Three things can happened after law enforcement sends Ozanne’s office a case; it can be declined at that moment, the suspect can be charged or, the case can be sent back to police for further investigation. When the suspect is in custody, like Doll was, the district attorney has to bring charges typically within 48 hours.

The electronics seized during Doll’s search had not been completely examined, Ozanne said Friday, and if Middleton police, find some evidence of a crime after further investigation the case may be reexamined.

“I’m not certain all the electronics have been gone through.

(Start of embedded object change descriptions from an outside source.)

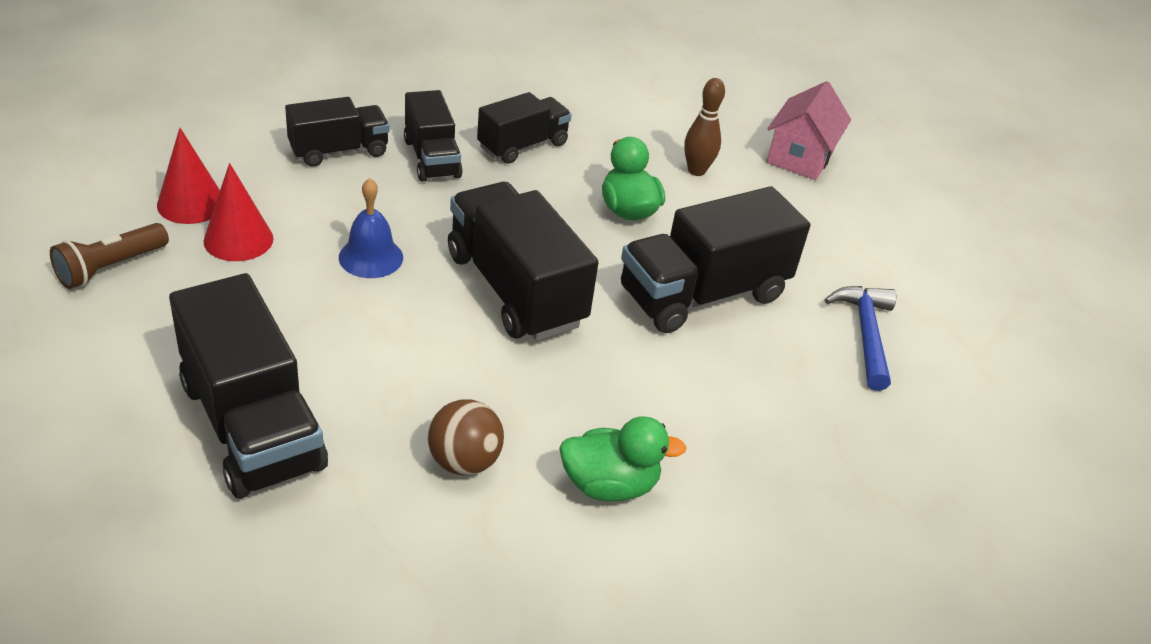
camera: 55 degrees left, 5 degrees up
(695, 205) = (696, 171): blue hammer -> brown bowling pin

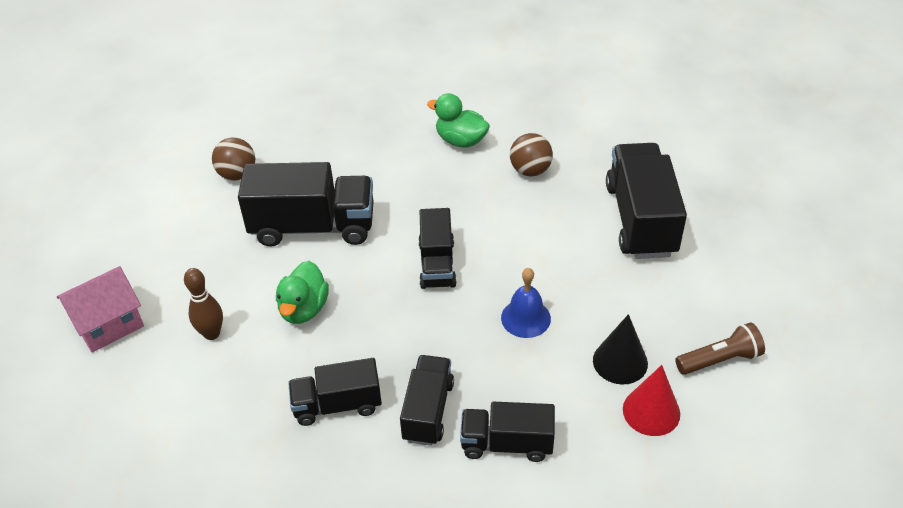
camera: 145 degrees left, 5 degrees up
(238, 239) = (620, 361): red cone -> black cone
(515, 289) = (437, 264): black truck -> black truck, size x0.60
(865, 334) = (237, 174): blue hammer -> brown ball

If there’s an indication that there something more, we can take a look at it,” Ozanne said.

Captain Jeremy Geiszler, of the Middleton Police Department, said Friday that the investigation is ongoing.

“It can be a time consuming process since the amount of data stored on a computer can potentially be a few terabytes,” he said.

Police took Doll into custody and he was booked into the Dane County Jail the afternoon of Feb. 12. He was released without being charged at 12:45 p.m. on Feb. 14.

The National Center for Missing and Exploited Children functions as an information clearinghouse and national resource to help families and law enforcement to recover missing children and prevent their exploitation, according to its website.

It also maintains the world’s largest database of images of child pornography maintained by the US Department of Justice for the purpose of identifying child pornography victims.

Law enforcement and prosecutors can submit seized images to the center to determine whether any image contains identified child victims.

The center can also tip law enforcement when it receives information of suspected sharing of child pornography on the Internet.

Geiszler said he didn’t know if the tip from the center included a name of a Middleton resident or just an Internet protocol address identifying a specific computer or phone that used the Internet.

Maximum penalties for conviction of Child Pornography Possession in Wisconsin is 25 years in prison, a $250,000 fine or both.